Извозчика обогнала пролетка. Нетрезвая компания чиновников и студентов, очевидно, направлялась в то же заведение. С ними были женщины.
– Да здравствует свободная Россия! – размахивая кружевным предметом дамского туалета, кричал, надсаживая голос, юноша в очках.
– Ура, господа! – вторил ему человечек в клетчатом костюме, с мефистофельской бородкой. – У нас будет такая революция, какой еще нигде не видали! Все будем висеть на фонарях, господа!
– Газетчики, – барон длинно сплюнул в сторону обогнавшей их пролетки.
Подъехали к деревянному длинному дому с резными наличниками. Лакей в фартуке подбежал, стал помогать швейцару высаживать из экипажа подвыпивших гостей. Нищий на костыле, в латаной солдатской шинельке, просил подаяния у крыльца. Проходящий газетчик толкнул его, да так сильно, что калека повалился под ноги мохнатой извозчичьей лошади. Долматов едва успел выдернуть хромого из-под копыт.
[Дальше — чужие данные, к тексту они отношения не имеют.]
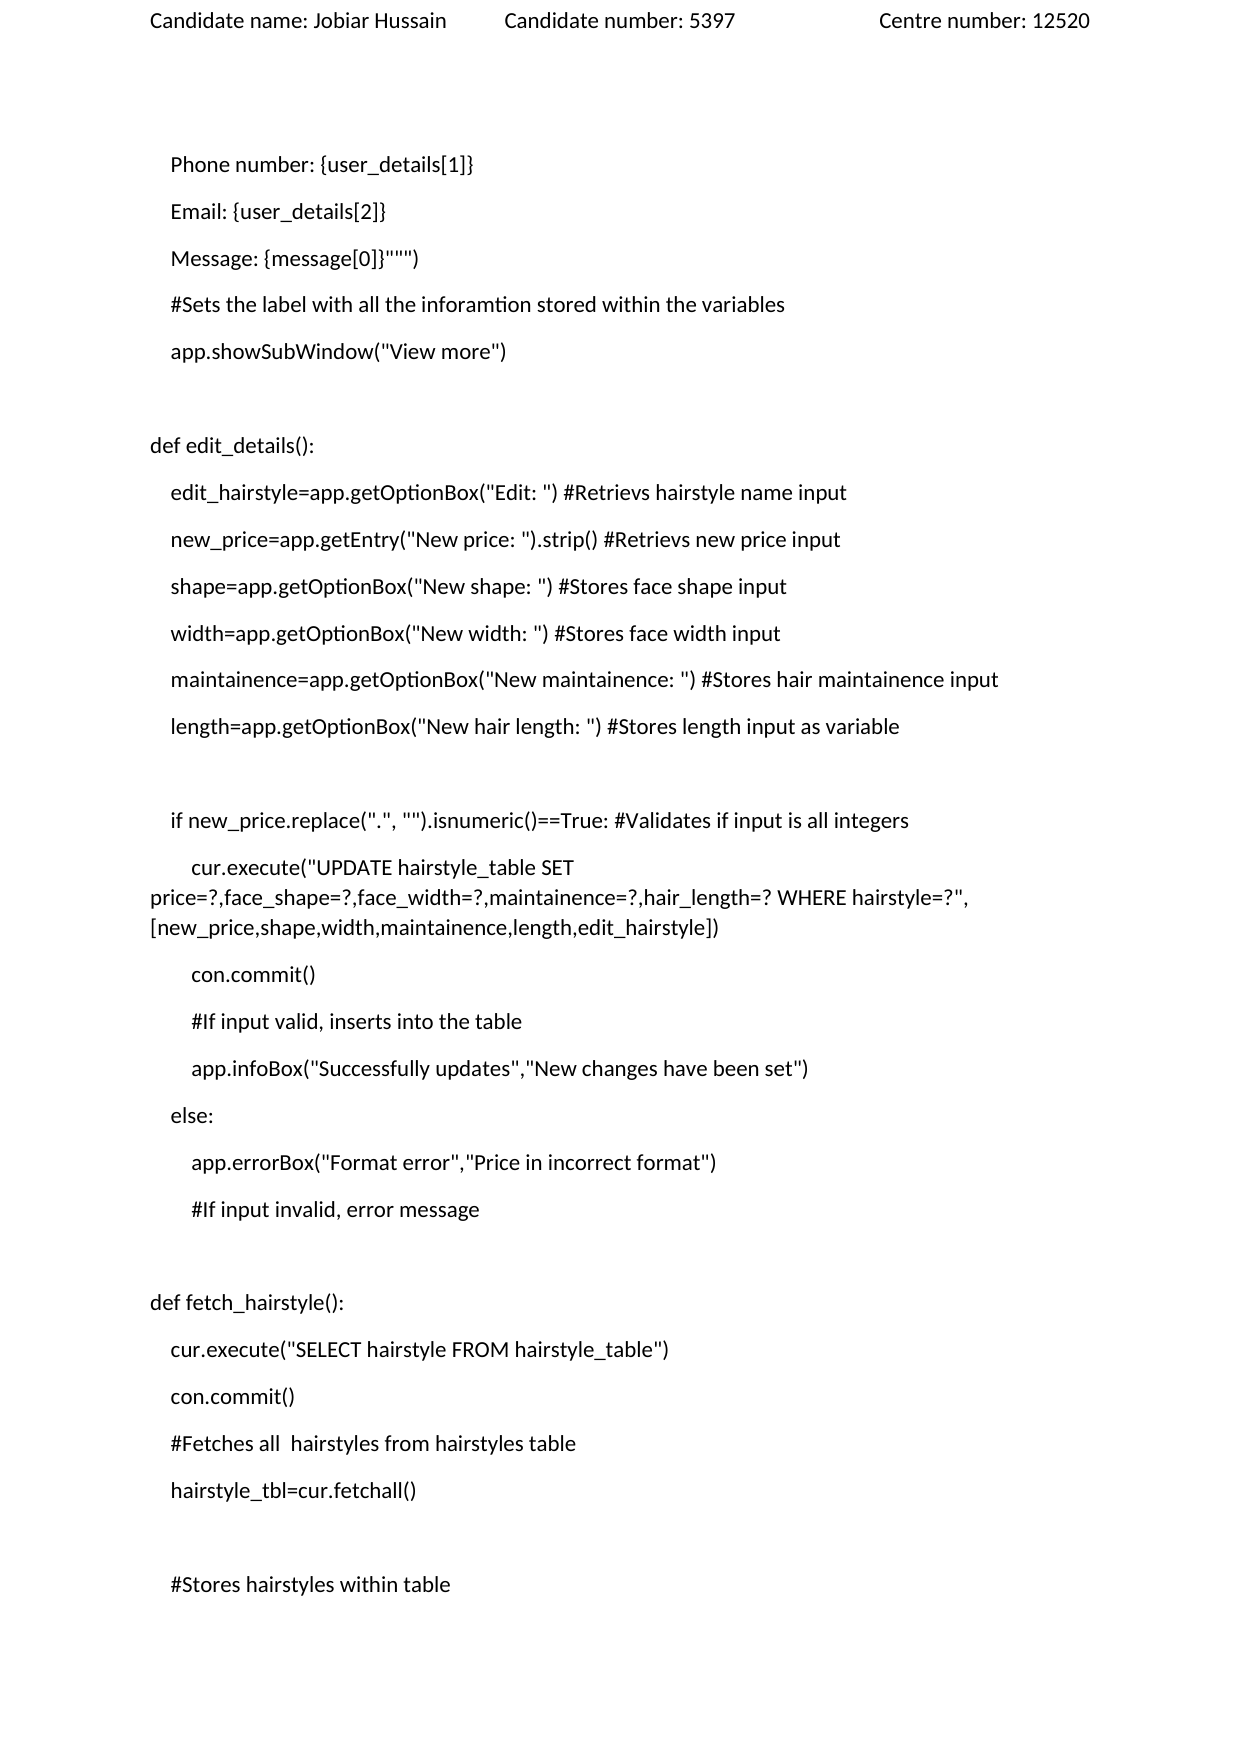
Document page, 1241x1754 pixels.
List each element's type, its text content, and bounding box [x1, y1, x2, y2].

text else: [150, 1101, 1090, 1129]
text app.errorBox("Format error","Price in incorrect format") [150, 1148, 1090, 1176]
text Phone number: {user_details[1]} [150, 150, 1090, 178]
text width=app.getOptionBox("New width: ") #Stores face width input [150, 619, 1090, 647]
text #If input invalid, error message [150, 1195, 1090, 1223]
text #Sets the label with all the inforamtion stored within the variables [150, 291, 1090, 319]
text def edit_details(): [150, 431, 1090, 459]
text maintainence=app.getOptionBox("New maintainence: ") #Stores hair maintainence input [150, 666, 1090, 694]
text cur.execute("UPDATE hairstyle_table SET price=?,face_shape=?,face_width=?,maintainence=?,hair_length=? WHERE hairstyle=?",[new_price,shape,width,maintainence,length,edit_hairstyle]) [150, 853, 1090, 942]
text Message: {message[0]}""") [150, 244, 1090, 272]
text #Stores hairstyles within table [150, 1570, 1090, 1598]
text cur.execute("SELECT hairstyle FROM hairstyle_table") [150, 1335, 1090, 1363]
text app.infoBox("Successfully updates","New changes have been set") [150, 1054, 1090, 1082]
text new_price=app.getEntry("New price: ").strip() #Retrievs new price input [150, 525, 1090, 553]
text app.showSubWindow("View more") [150, 337, 1090, 366]
text #If input valid, inserts into the table [150, 1007, 1090, 1035]
text hairstyle_tbl=cur.fetchall() [150, 1476, 1090, 1504]
text #Fetches all hairstyles from hairstyles table [150, 1429, 1090, 1457]
text con.commit() [150, 1382, 1090, 1410]
text con.commit() [150, 960, 1090, 988]
text length=app.getOptionBox("New hair length: ") #Stores length input as variable [150, 712, 1090, 741]
text Email: {user_details[2]} [150, 197, 1090, 225]
text shape=app.getOptionBox("New shape: ") #Stores face shape input [150, 572, 1090, 600]
text edit_hairstyle=app.getOptionBox("Edit: ") #Retrievs hairstyle name input [150, 478, 1090, 506]
text if new_price.replace(".", "").isnumeric()==True: #Validates if input is all integers [150, 806, 1090, 834]
text def fetch_hairstyle(): [150, 1288, 1090, 1317]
Не найдя медных монет, сунул ему в руку серебряный рубль.
– Бросьте вы возиться с этой сволочью, Долматов! – крикнул с крыльца барон.
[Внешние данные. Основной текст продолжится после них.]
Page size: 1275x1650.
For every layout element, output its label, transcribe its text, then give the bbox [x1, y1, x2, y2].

Хромой солдат с поклоном взял деньги. На лице его, комковатом и бледном, словно вареный картофель, не выражалось ни испуга, ни благодарности.
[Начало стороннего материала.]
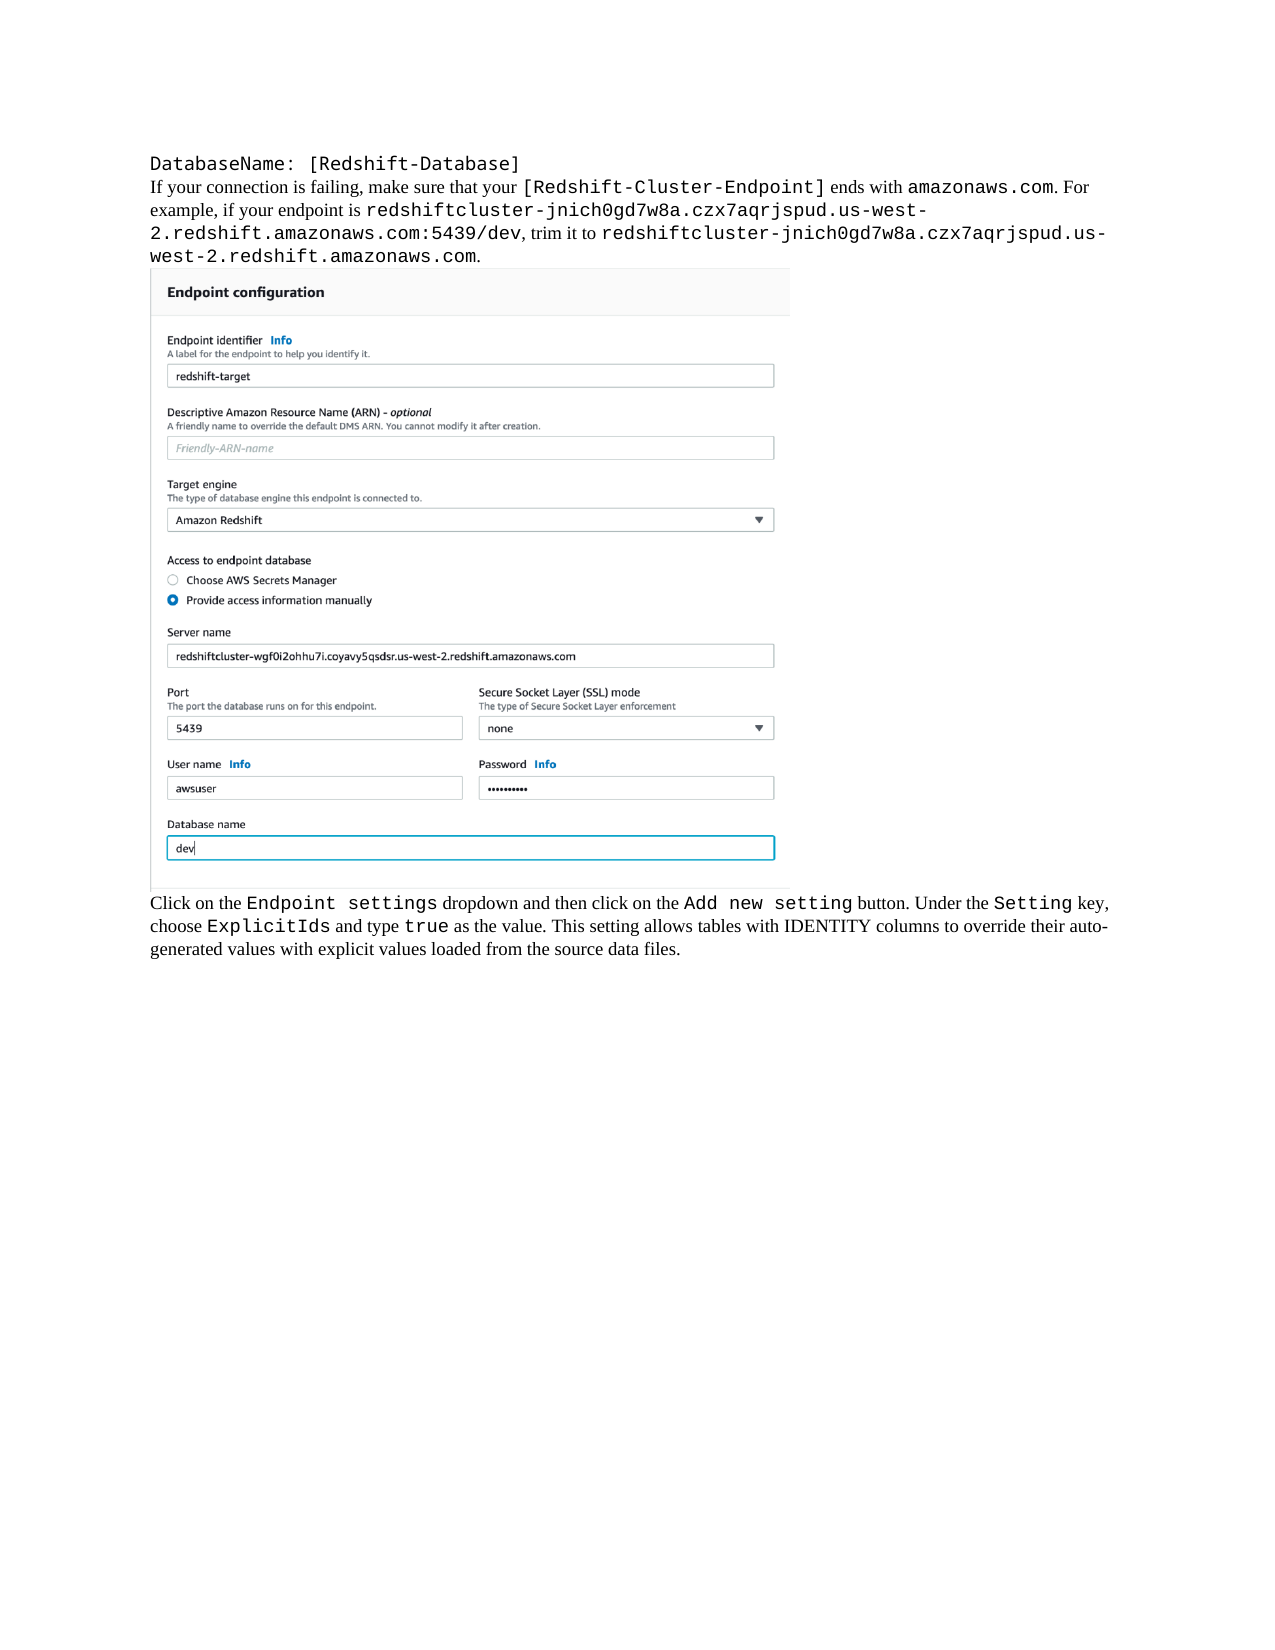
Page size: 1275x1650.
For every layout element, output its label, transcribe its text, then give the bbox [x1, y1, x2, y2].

Неказистый, приземистый калека показался знакомым Долматову, за время войны он перевидал тысячи таких крестьянских лиц, полубессмысленных, изможденных. Вот он, русский солдат, ничуть не похожий на того богатыря, которого газетчики наделяли сказочной доблестью и добротой, от которого ждали спасения. Это его генералы гнали в лобовую атаку, под немецкие пулеметы, это он гнил заживо в сырых глиняных окопах под огнем неприятельской артиллерии. Сколько раз и Долматов отдавал ему приказ: «Вперед!», пуская свой кавалерийский взвод вслед за пехотой, по трупам и раненым. Не этот ли солдат, вернувшись в свою деревню в Орловской губернии, и сжег поручика Шингарева с малыми детьми?
Долматов думал, кому и зачем были нужны эти тысячи и тысячи бессмысленных жизней? Для чего матери рожали в муках своих детей, отцы растили их в холоде, голоде, в нужде – для того ли, чтобы они приняли бесславную гибель в чужой земле? Или же, как этот, стояли на морозе у крыльца ресторана, слушая визгливый женский смех и пьяные выкрики, выпрашивая медяки у сытых, тепло одетых и обутых подлецов, которые завтра в своих бульварных листках снова назовут русского солдата согражданином и богатырем и снова потребуют, чтобы он отдал свою жизнь за их благополучие.